When you return the data, keep every line exactly as it is and leave out the pictures.

### Dataset content
---+---
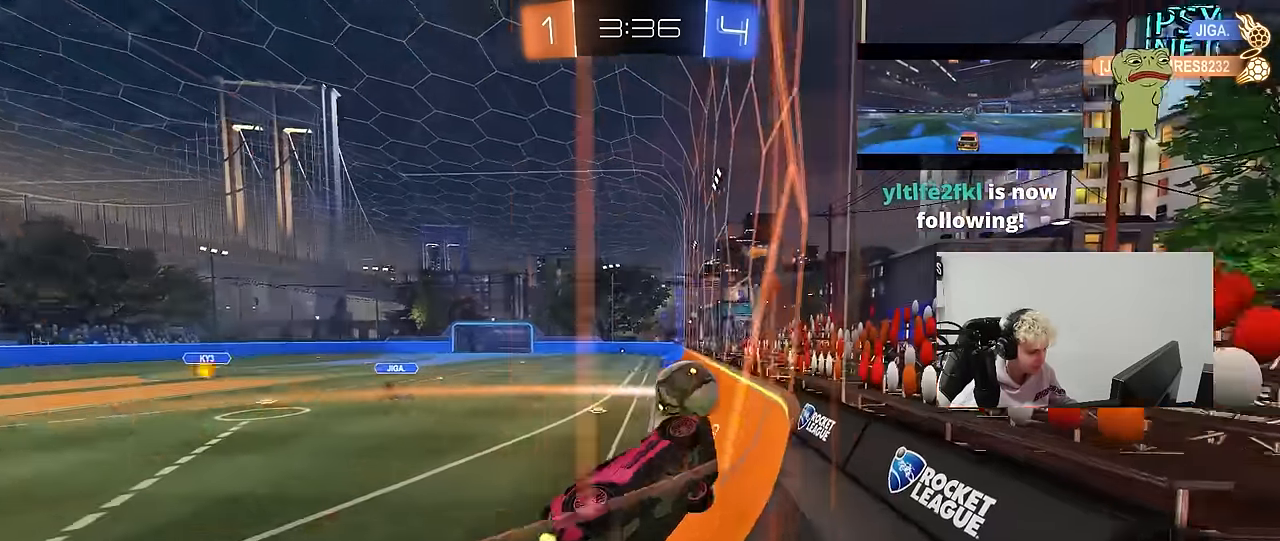
{"keys": ["s"], "mouse": ["right"], "mouse_move": "down-left", "events": [[83, "d", "up"], [183, "mouse_left", "up"], [417, "w", "up"], [450, "s", "down"], [500, "mouse_right", "down"]]}
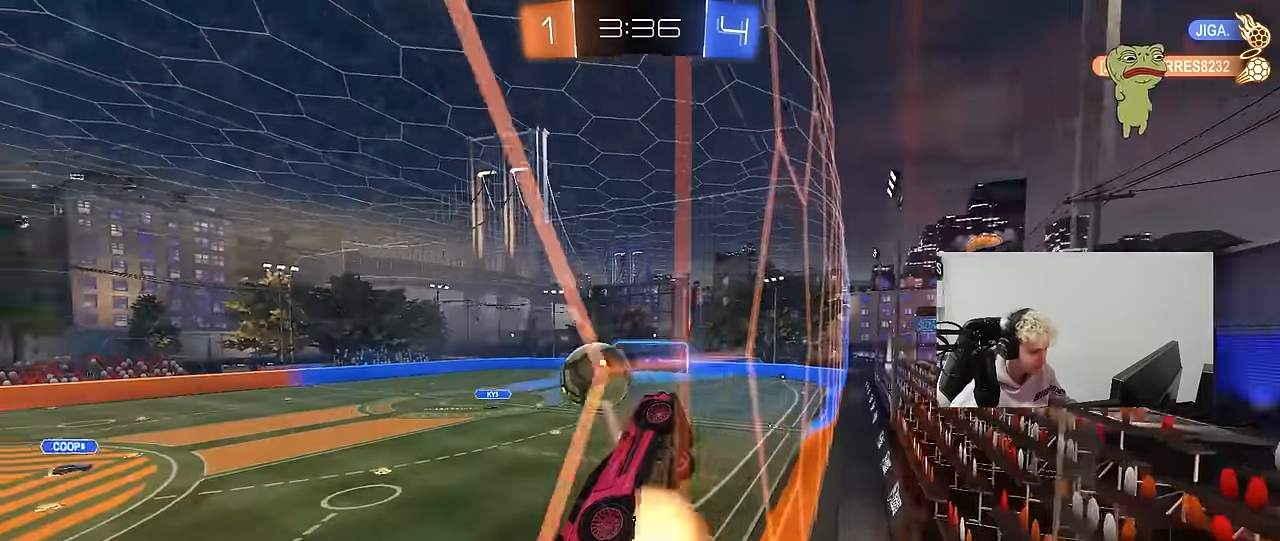
{"keys": ["d", "shift", "w"], "mouse": ["left"], "mouse_move": "still", "events": [[50, "a", "down"], [150, "d", "down"], [250, "mouse_left", "down"], [250, "mouse_right", "up"], [283, "shift", "down"], [333, "a", "up"], [333, "s", "up"], [433, "w", "down"]]}
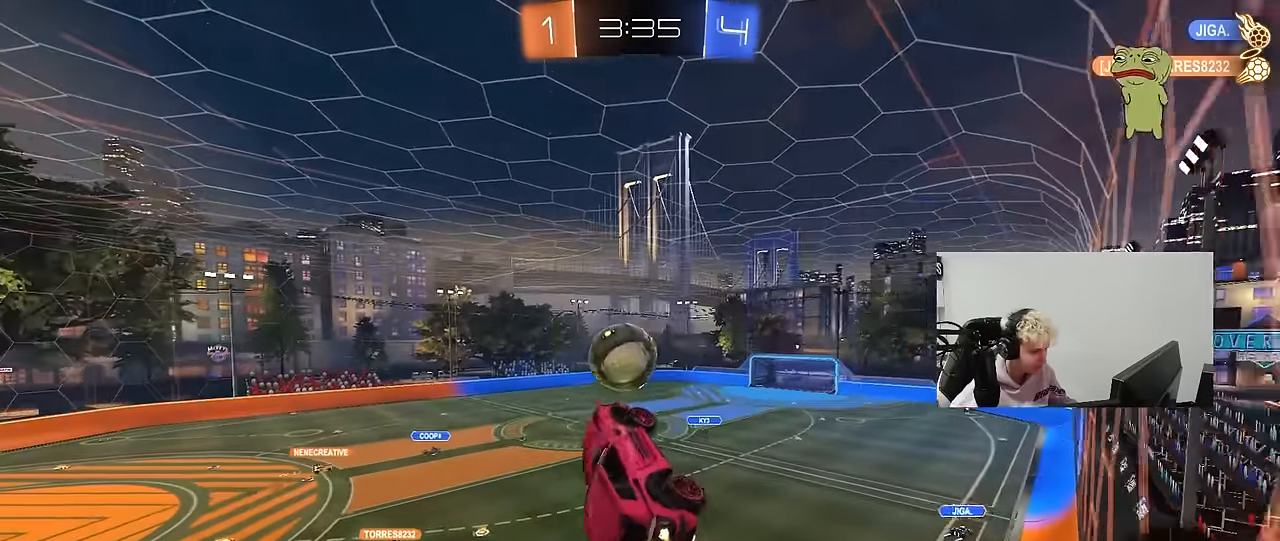
{"keys": ["a", "shift", "w"], "mouse": ["left", "right"], "mouse_move": "still", "events": [[67, "shift", "up"], [217, "d", "up"], [250, "w", "up"], [400, "a", "down"], [400, "w", "down"], [450, "shift", "down"], [483, "mouse_right", "down"]]}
---+---
### Result of this task
{"keys": ["s"], "mouse": ["right"], "mouse_move": "down-left", "events": [[83, "d", "up"], [183, "mouse_left", "up"], [417, "w", "up"], [450, "s", "down"], [500, "mouse_right", "down"]]}
{"keys": ["d", "shift", "w"], "mouse": ["left"], "mouse_move": "still", "events": [[50, "a", "down"], [150, "d", "down"], [250, "mouse_left", "down"], [250, "mouse_right", "up"], [283, "shift", "down"], [333, "a", "up"], [333, "s", "up"], [433, "w", "down"]]}
{"keys": ["a", "shift", "w"], "mouse": ["left", "right"], "mouse_move": "still", "events": [[67, "shift", "up"], [217, "d", "up"], [250, "w", "up"], [400, "a", "down"], [400, "w", "down"], [450, "shift", "down"], [483, "mouse_right", "down"]]}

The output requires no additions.